My Anatolian has done some silly things, but nothing on the level you are describing!


----------



## bcnewe2 (Oct 12, 2013)

My luck would be the dog who loves whiskey and sauce!
Let's see how long it takes her to give up her egg habit! Did you put the stuff inside the egg? I'd like to do that to a few people I know just for fun! 
I swear Jesse definitely has a sense of humor!


----------



## fluttervale (Oct 12, 2013)

Have you tried an invisible fence?  Depending on the size of the building, and how close she needs to get to guard it, you could put a very small invisible fence around the building or the entrances that she should not be using, and let her zap herself.


----------



## Robbin (Oct 12, 2013)

My Toli takes and chews everything.  4X4s, aluminum lawn furniture, Potted plants, hoses, all kinds of sticks.   If you lose something, go up on the hill and look for it.  My boarder collie named Bandit, for a reason, destroyed a $240 dollar pair of binos and I cant tell you how many extension cords till he got a live one, burned a tooth to the gum, he stopped messing with wires after that.


----------



## BlueMoonFarms (Oct 12, 2013)

fluttervale said:
			
		

> Have you tried an invisible fence?  Depending on the size of the building, and how close she needs to get to guard it, you could put a very small invisible fence around the building or the entrances that she should not be using, and let her zap herself.


That is our last resort which I hope we wont have to resort to since we just spent a ton of money on electric fencing the buck in. Ugh...


----------



## bcnewe2 (Oct 12, 2013)

Guess we've been lucky with the chewing part. I always wondered why they didn't chew.  Jesse is the only one of my dogs that gets toys.  She's the only one that doesn't destroy them.  The border collies kill their toys in 10 minutes flat.  Even tennis balls get no chance unless Jesse steals them first!
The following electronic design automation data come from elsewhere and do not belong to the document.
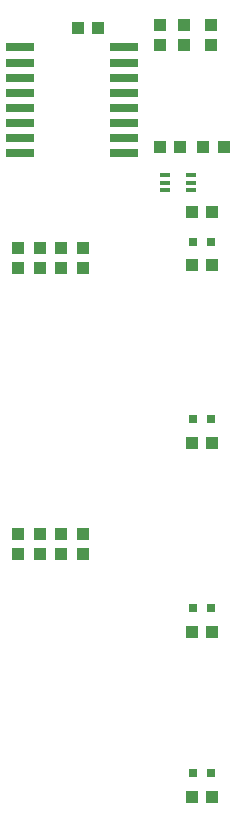
<source format=gtp>
G75*
%MOIN*%
%OFA0B0*%
%FSLAX25Y25*%
%IPPOS*%
%LPD*%
%AMOC8*
5,1,8,0,0,1.08239X$1,22.5*
%
%ADD10R,0.04331X0.03937*%
%ADD11R,0.03150X0.03150*%
%ADD12R,0.03937X0.04331*%
%ADD13R,0.09449X0.03150*%
%ADD14R,0.09449X0.02756*%
%ADD15R,0.03346X0.01378*%
D10*
X0052843Y0181170D03*
X0052843Y0187863D03*
X0060048Y0187863D03*
X0060048Y0181170D03*
X0067253Y0181170D03*
X0067253Y0187863D03*
X0074457Y0187863D03*
X0074457Y0181170D03*
X0074457Y0276367D03*
X0074457Y0283060D03*
X0067253Y0283060D03*
X0067253Y0276367D03*
X0060048Y0276367D03*
X0060048Y0283060D03*
X0052843Y0283060D03*
X0052843Y0276367D03*
X0072902Y0356426D03*
X0079595Y0356426D03*
X0100225Y0357509D03*
X0100225Y0350816D03*
X0108099Y0350816D03*
X0108099Y0357509D03*
X0117154Y0357509D03*
X0117154Y0350816D03*
X0117351Y0295107D03*
X0110658Y0295107D03*
D11*
X0111052Y0285265D03*
X0116957Y0285265D03*
X0116957Y0226209D03*
X0111052Y0226209D03*
X0111052Y0163217D03*
X0116957Y0163217D03*
X0116957Y0108099D03*
X0111052Y0108099D03*
D12*
X0110658Y0100225D03*
X0117351Y0100225D03*
X0117351Y0155343D03*
X0110658Y0155343D03*
X0110658Y0218335D03*
X0117351Y0218335D03*
X0117351Y0277391D03*
X0110658Y0277391D03*
X0106918Y0316761D03*
X0100225Y0316761D03*
X0114595Y0316761D03*
X0121288Y0316761D03*
D13*
X0088020Y0314812D03*
X0088020Y0350206D03*
X0053375Y0350206D03*
X0053375Y0314812D03*
D14*
X0053375Y0320009D03*
X0053375Y0325009D03*
X0053375Y0330009D03*
X0053375Y0335009D03*
X0053375Y0340009D03*
X0053375Y0345009D03*
X0088020Y0345009D03*
X0088020Y0340009D03*
X0088020Y0335009D03*
X0088020Y0330009D03*
X0088020Y0325009D03*
X0088020Y0320009D03*
D15*
X0101800Y0307509D03*
X0101800Y0304950D03*
X0101800Y0302391D03*
X0110461Y0302391D03*
X0110461Y0304950D03*
X0110461Y0307509D03*
M02*

</source>
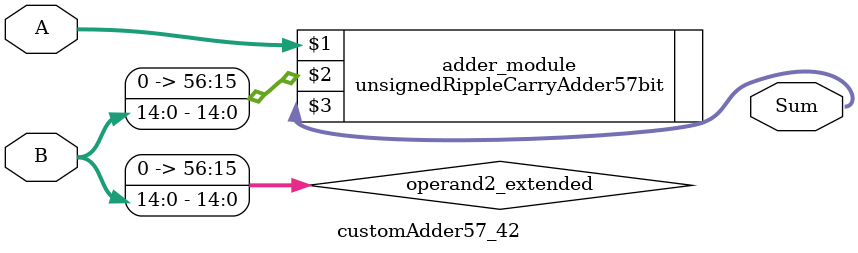
<source format=v>
module customAdder57_42(
                        input [56 : 0] A,
                        input [14 : 0] B,
                        
                        output [57 : 0] Sum
                );

        wire [56 : 0] operand2_extended;
        
        assign operand2_extended =  {42'b0, B};
        
        unsignedRippleCarryAdder57bit adder_module(
            A,
            operand2_extended,
            Sum
        );
        
        endmodule
        
</source>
The electric fencing sound  like a great last resort.  It works for us. Unless the sheep knock through it.  Then she follows her sheep.  My pyrs down in AR didn't respect electric but Jesse sure does. I think the trick is training them at a young age to it. 

4x4's and lawn furniture.... Kinda funny till its something you like! I'll keep counting my blessings.


----------



## treeclimber233 (Oct 12, 2013)

I was thinking you could run a hot wire across the opening the ducks use.  They probably will not get shocked as the feathers will insulate them.  After your dog gets shocked a few times she will probably stop going close to the wire.


----------